━━ SOURCE DOCUMENT
InstCombine: Optimize icmp eq/ne (shl Const2, A), Const1

The following implements the optimization for sequences of the form:
icmp eq/ne (shl Const2, A), Const1

Such sequences can be transformed to:
icmp eq/ne A, (TrailingZeros(Const1) - TrailingZeros(Const2))

This handles only the equality operators for now. Other operators need
to be handled.

Patch by Ankur Garg!
━━━━
● EXERCISE TASKS
• a. In the InstCombine patch note, which comparison operators does the optimization cover so far?
• b. Using the InstCombine patch note, explain the rewrite it applies to sequences of the form icmp eq/ne (shl Const2, A), Const1.
• c. Summarize the InstCombine patch note in two sentences.
━━ GIVEN RECORDS
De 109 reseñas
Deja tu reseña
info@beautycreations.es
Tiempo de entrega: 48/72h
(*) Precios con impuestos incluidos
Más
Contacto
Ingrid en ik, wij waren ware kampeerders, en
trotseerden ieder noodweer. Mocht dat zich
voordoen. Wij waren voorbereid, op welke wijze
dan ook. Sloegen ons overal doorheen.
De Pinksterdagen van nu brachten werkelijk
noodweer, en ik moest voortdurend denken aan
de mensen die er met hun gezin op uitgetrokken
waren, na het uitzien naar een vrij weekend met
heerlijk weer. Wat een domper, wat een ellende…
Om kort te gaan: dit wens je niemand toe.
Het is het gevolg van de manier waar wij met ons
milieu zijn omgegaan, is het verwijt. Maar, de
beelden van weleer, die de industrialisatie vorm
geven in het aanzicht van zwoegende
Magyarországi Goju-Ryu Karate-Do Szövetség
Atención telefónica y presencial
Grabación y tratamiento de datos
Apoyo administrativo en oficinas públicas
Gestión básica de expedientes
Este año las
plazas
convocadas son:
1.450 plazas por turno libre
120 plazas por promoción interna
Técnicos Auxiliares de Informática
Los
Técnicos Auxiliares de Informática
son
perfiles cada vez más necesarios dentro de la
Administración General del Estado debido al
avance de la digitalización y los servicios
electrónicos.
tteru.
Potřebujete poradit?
━━━━
━━ GIVEN RECORDS
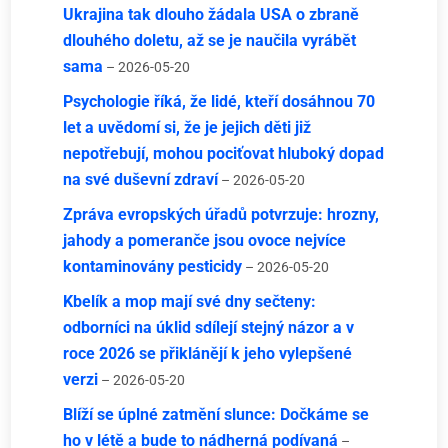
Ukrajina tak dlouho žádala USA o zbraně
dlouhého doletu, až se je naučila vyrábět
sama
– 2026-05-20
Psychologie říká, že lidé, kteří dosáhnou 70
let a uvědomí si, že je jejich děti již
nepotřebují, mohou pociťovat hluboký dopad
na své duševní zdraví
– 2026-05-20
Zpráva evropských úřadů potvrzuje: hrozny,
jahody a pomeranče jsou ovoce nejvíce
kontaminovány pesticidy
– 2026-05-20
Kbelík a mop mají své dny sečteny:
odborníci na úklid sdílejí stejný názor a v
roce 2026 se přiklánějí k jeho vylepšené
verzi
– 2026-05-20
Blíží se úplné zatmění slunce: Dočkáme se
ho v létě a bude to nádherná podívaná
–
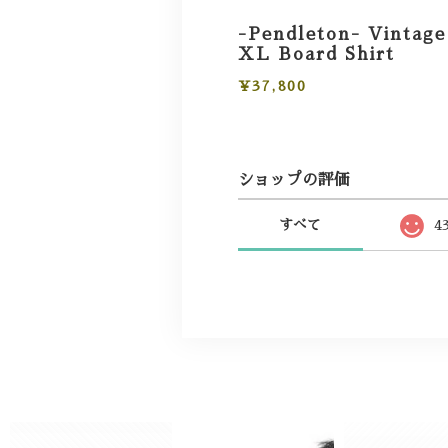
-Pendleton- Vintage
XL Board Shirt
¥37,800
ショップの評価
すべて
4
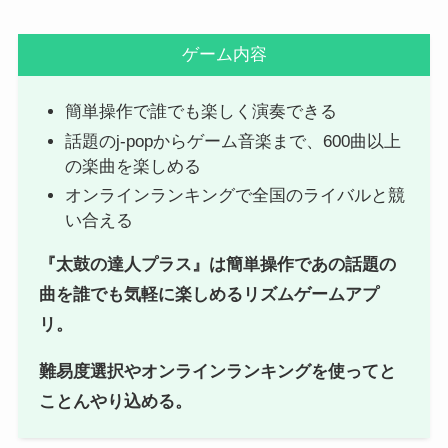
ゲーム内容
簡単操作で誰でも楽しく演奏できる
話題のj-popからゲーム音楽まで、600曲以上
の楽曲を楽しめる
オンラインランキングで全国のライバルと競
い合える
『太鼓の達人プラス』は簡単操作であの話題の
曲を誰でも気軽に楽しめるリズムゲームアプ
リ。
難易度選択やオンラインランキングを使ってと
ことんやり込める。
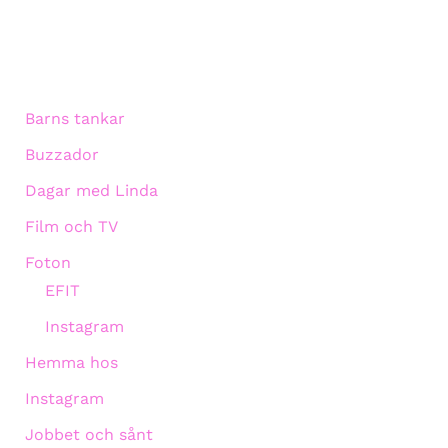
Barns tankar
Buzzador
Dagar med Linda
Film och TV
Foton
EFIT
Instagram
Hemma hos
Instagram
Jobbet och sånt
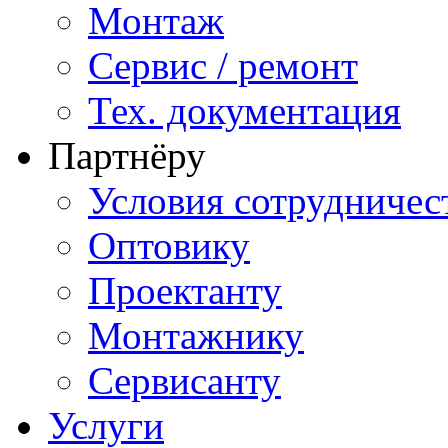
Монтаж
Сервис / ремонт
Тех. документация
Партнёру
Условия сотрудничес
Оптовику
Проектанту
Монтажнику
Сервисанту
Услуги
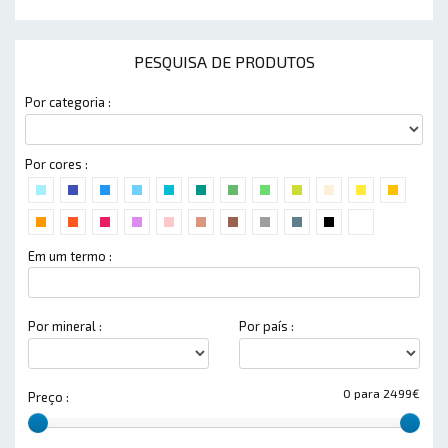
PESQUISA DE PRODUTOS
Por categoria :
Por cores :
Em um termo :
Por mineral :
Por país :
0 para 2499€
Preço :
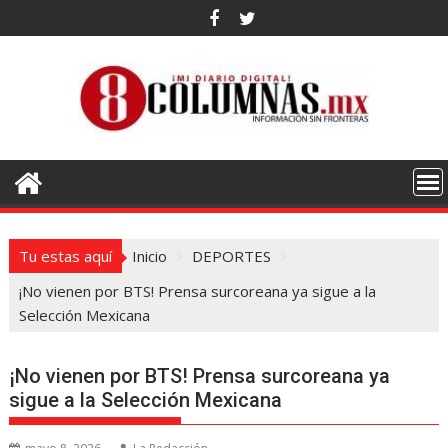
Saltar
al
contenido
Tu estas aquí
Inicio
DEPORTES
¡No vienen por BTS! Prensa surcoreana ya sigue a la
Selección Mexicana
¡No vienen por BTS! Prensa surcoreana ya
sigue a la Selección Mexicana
━━━━
━━ GIVEN RECORDS
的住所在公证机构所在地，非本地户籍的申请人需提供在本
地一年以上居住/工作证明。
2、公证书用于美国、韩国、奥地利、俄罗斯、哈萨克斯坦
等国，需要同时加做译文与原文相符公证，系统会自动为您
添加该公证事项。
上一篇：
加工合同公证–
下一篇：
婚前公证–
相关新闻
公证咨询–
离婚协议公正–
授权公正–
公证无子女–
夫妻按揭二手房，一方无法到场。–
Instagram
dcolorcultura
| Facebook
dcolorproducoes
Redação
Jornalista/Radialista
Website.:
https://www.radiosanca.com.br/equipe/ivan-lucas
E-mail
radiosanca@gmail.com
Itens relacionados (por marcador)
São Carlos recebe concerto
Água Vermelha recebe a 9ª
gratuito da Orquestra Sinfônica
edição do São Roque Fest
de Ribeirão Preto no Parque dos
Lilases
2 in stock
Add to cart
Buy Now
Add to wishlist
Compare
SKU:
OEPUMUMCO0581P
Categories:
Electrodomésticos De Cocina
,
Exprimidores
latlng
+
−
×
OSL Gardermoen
━━━━
● ANSWERS TO THE EXERCISE
• a. Only the equality operators, eq and ne.

• b. Such a sequence is turned into a direct comparison of A with TrailingZeros(Const1) - TrailingZeros(Const2). The comparison keeps the same eq or ne operator: icmp eq/ne A, (TrailingZeros(Const1) - TrailingZeros(Const2)).

• c. The patch, by Ankur Garg, adds an InstCombine optimization that rewrites icmp eq/ne (shl Const2, A), Const1 as icmp eq/ne A, (TrailingZeros(Const1) - TrailingZeros(Const2)). For now it handles only the equality operators, and other operators still need to be handled.